*** Block opens ***
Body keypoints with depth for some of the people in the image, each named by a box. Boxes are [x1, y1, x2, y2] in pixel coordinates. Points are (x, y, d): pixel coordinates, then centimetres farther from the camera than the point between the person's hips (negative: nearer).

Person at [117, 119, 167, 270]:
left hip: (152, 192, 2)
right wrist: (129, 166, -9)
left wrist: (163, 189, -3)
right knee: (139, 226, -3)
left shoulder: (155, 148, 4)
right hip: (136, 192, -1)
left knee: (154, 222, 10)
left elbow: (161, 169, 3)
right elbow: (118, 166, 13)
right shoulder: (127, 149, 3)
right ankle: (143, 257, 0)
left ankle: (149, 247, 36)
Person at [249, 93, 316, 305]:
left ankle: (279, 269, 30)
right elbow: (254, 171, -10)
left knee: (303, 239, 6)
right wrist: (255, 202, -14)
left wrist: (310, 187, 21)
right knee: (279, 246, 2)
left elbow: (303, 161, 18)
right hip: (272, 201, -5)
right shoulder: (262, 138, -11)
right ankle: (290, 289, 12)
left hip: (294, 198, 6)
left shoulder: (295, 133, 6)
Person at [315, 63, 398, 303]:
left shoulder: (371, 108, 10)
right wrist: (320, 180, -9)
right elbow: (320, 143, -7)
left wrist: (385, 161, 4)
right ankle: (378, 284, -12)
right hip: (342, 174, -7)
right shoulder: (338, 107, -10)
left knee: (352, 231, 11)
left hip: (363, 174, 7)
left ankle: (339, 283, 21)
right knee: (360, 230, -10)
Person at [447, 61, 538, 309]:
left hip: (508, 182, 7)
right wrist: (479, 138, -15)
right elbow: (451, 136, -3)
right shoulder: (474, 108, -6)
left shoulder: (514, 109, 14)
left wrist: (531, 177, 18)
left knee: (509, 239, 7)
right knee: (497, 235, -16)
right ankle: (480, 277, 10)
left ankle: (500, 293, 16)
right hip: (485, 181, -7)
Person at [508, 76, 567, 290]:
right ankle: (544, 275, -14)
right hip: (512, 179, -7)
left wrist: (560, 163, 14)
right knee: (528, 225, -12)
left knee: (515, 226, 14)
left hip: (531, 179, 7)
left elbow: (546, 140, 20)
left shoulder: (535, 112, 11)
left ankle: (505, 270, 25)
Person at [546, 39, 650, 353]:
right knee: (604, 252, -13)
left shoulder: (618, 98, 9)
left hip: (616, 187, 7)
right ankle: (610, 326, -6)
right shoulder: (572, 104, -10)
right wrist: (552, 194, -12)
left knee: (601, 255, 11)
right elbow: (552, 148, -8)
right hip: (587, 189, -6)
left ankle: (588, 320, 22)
*** Block closes ***
*** Block opens ***
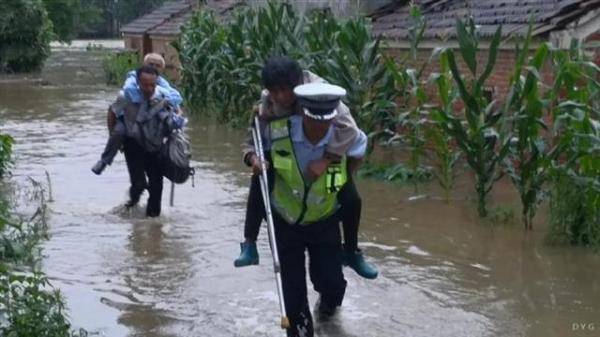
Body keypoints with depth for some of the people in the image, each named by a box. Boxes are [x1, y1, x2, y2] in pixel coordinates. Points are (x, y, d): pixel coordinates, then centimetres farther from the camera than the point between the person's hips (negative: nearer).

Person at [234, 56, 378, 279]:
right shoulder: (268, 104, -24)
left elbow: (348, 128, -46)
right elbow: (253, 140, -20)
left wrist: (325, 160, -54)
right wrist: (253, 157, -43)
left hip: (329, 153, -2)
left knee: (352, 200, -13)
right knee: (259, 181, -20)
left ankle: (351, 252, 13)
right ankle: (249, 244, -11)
*** Block closes ***
> Requirement
Pick out every line in the two blocks of rows above that contains the word "shoulder", and copy each one. Case counts.

> Result of this exercise
left shoulder: (155, 148, 4)
right shoulder: (127, 149, 3)
right shoulder: (262, 138, -11)
left shoulder: (295, 133, 6)
left shoulder: (371, 108, 10)
right shoulder: (338, 107, -10)
right shoulder: (474, 108, -6)
left shoulder: (514, 109, 14)
left shoulder: (535, 112, 11)
left shoulder: (618, 98, 9)
right shoulder: (572, 104, -10)
right shoulder: (268, 104, -24)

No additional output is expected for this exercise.